Artık faal olmayan ya da ölmüş hangi müzisyeni ya da grubu canlı dinlemek isterdiniz?
Ben yitirdiklerimizin peşindeyim. Öncelikle Türk cazının duayenlerinin eser bırakamamış müzisyenleri o eski gazinolarda dinlemeyi, onlara bugünlerde hatırlanmayan unutuldukları kadar, kendilerine gerekli değeri verebilecek dinleyicileriyle dinleyip alkışlamayı isterdim. Sevinç Tevs, Erol Pekcan, İsmet Sıral, Altan İrtel, Durul Gence, Elvan Aracı ve daha niceleri.
Yabancılardan da bugün dinlemeye çalıştığım tüm müzisyenleri canlı dinlemek isterdim. John Coltrane mutlaka, Bill Evans, Ella, Sarah bir Nina Simone ya da Monk’u izleyip fotoğraflaymayı çok isterdim.
Bu müzisyenlerle sınırlı olmayacağını yazmama gerek yok sanırım.
Faal olan hangi müzisyeni ya da grubu canlı dinlemek istersiniz?
Joe Zawinul’u izlemeyi isterdim. Anushka Shankar’i dünya müzikleri konseptiyle dinlemeyi isterdim.
Cazı bir enstrumanla özdeşleştirecek olsanız, bu, hangisi olurdu? Neden?
Cazın tarifini yapmak bu soruya cevap vermekten daha kolay desem. Zira ilk akla gelen saksofonun caza karakteristik bir belirginlik kattığını söylesem de, ardından trompet bana ba ba baaap diyor. Kontrbassız bir caz biraz kambersiz düğün gibi ve davullar olmazsa olmaz. Hasılı siz cazı hangi enstrümanla dinlemeyi seviyorsanız onunla özdeşleştirisiniz. Gitarı da unutmayalim tabi. Ama hadi saksofon diyeyeim, hem biraz ucundan da üflediğimi düşünürsek..
Yapılması kolay değil, biliyoruz; ama tarifinin yapılması gerekirse, caz nedir?
Bana göre kolay bir tarif.
Özgürlük, hoşgörü, anlayış, saygı ve ileriye doğru hep birlikte yürümek.
Sınırsız bütçeniz olsa cazla ilintili ne yapmak isterdiniz?

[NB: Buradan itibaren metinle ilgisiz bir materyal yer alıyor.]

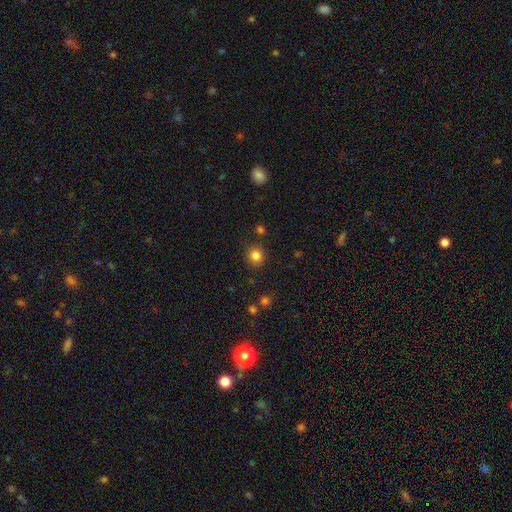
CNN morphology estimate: Smooth or featured? smooth (83%)
How rounded? round (89%)
Merging? none (86%)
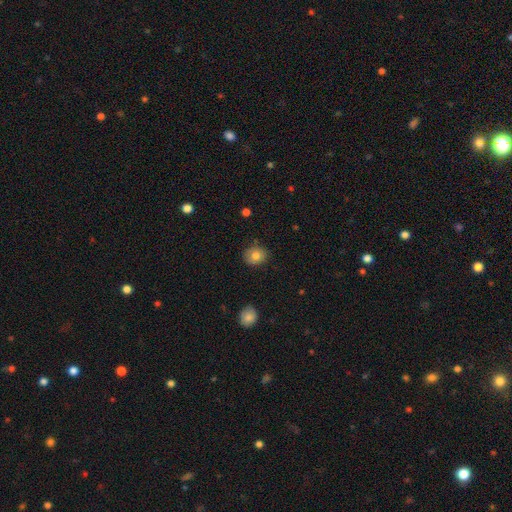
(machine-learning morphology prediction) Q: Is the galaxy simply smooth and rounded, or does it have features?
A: smooth — 80%.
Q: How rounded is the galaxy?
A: round — 72%.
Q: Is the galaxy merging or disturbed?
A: none — 83%.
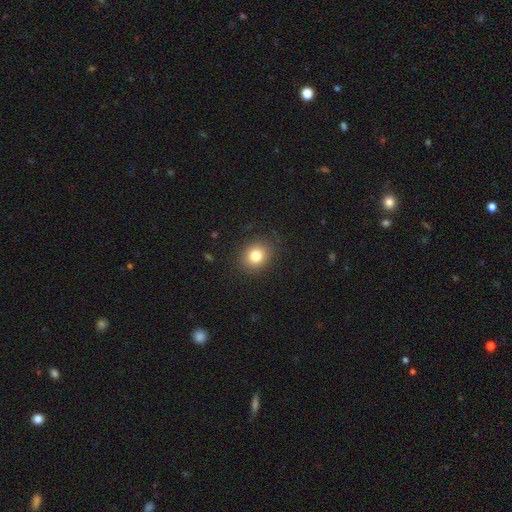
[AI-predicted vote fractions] Smooth or featured?
  - smooth: 81% *
  - star or artifact: 11%
  - featured or disk: 8%
How rounded?
  - round: 66% *
  - in between: 33%
  - cigar-shaped: 1%
Merging?
  - none: 86% *
  - minor disturbance: 9%
  - major disturbance: 3%
  - merger: 1%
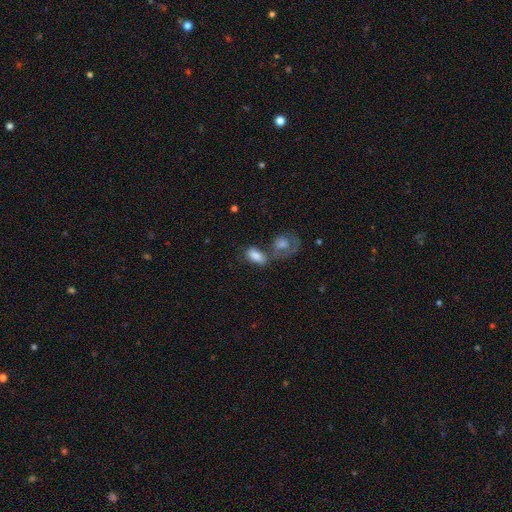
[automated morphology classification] Smooth or featured? smooth (79%)
How rounded? in between (88%)
Merging? none (39%)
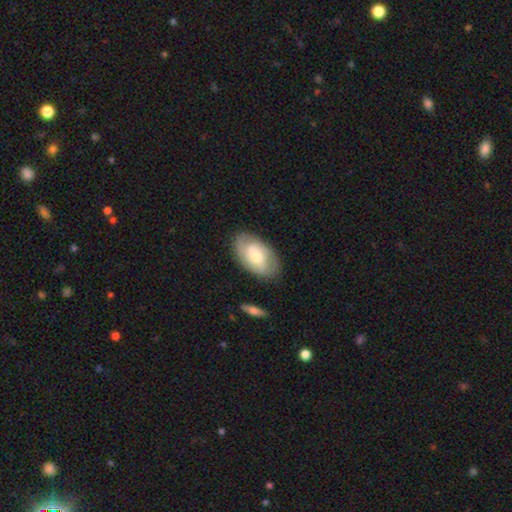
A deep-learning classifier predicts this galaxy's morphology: Smooth or featured?
  - featured or disk: 51% *
  - smooth: 43%
  - star or artifact: 6%
Edge-on disk?
  - no: 93% *
  - yes: 7%
Merging?
  - none: 78% *
  - minor disturbance: 15%
  - major disturbance: 5%
  - merger: 2%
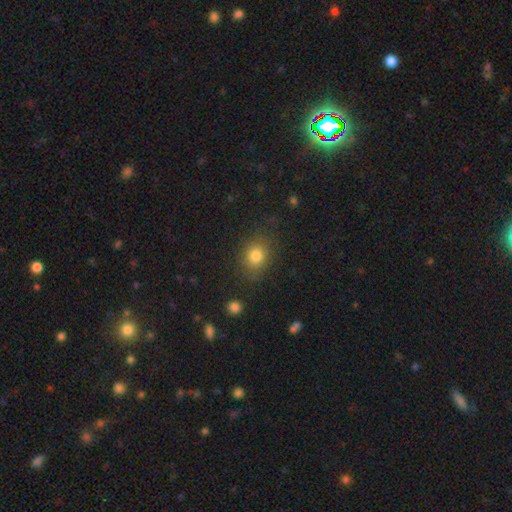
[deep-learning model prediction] This appears to be a smooth galaxy with no disk features (80%) that is round (57%). Merging: none (80%).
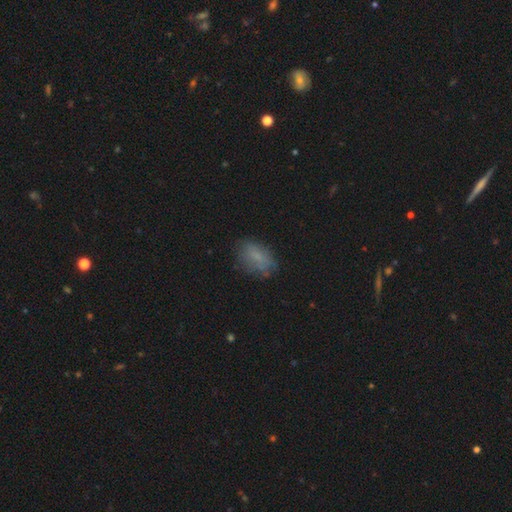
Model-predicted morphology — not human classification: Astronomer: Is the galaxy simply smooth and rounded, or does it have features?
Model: smooth — 69%.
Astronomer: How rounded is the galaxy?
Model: in between — 88%.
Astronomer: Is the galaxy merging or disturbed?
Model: none — 74%.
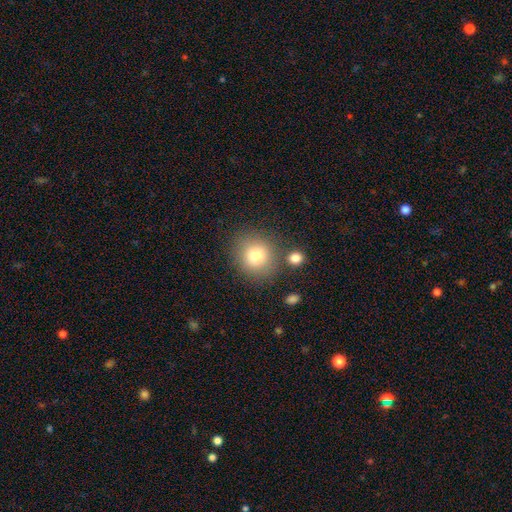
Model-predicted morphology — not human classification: This is clearly a smooth galaxy (80%). How rounded: clearly round (82%). Merging: likely none (79%).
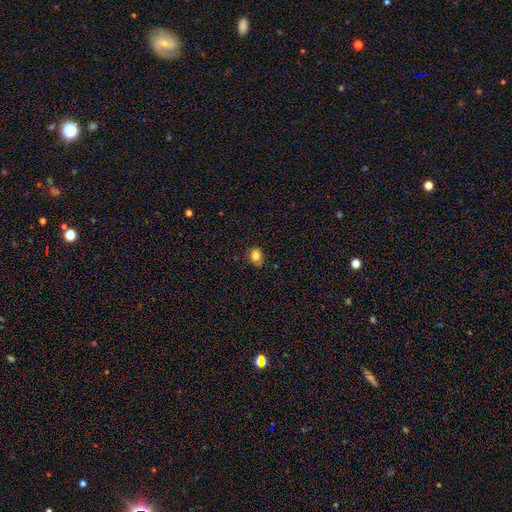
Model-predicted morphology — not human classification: This is clearly a smooth galaxy (81%). How rounded: possibly in between (54%). Merging: likely none (77%).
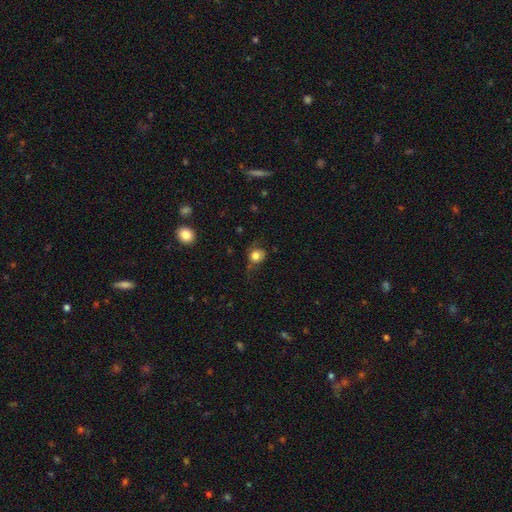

Sınırsız bütçem olsa kendim için, çok ama çok iyi bir müzik sistemi alırdım. Tabii evim de ona göre olacak 😊 Plaklar, kitaplar, envai çeşit caz şımarıklıkları satın alırdım gözümü kırpmadan.
Sosyal ve daha geniş kapsamlı düşünecek olursak da, iyi bir müzik okulu açar farklı bölümler kurar ve bunun içinde bir müzenin olmasını sağlardım. Ya da bir müze kompleksi kurar içinde kütüphanesi ve caz kulübünün olacağı dünya çapında insanların mutlaka uğramak isteyeceği bir yer yapardım. Makul fiyatlarla insanların eğlenebileceği ve bol arşivin bulunacağı sayılı bir mabet oluşturudum.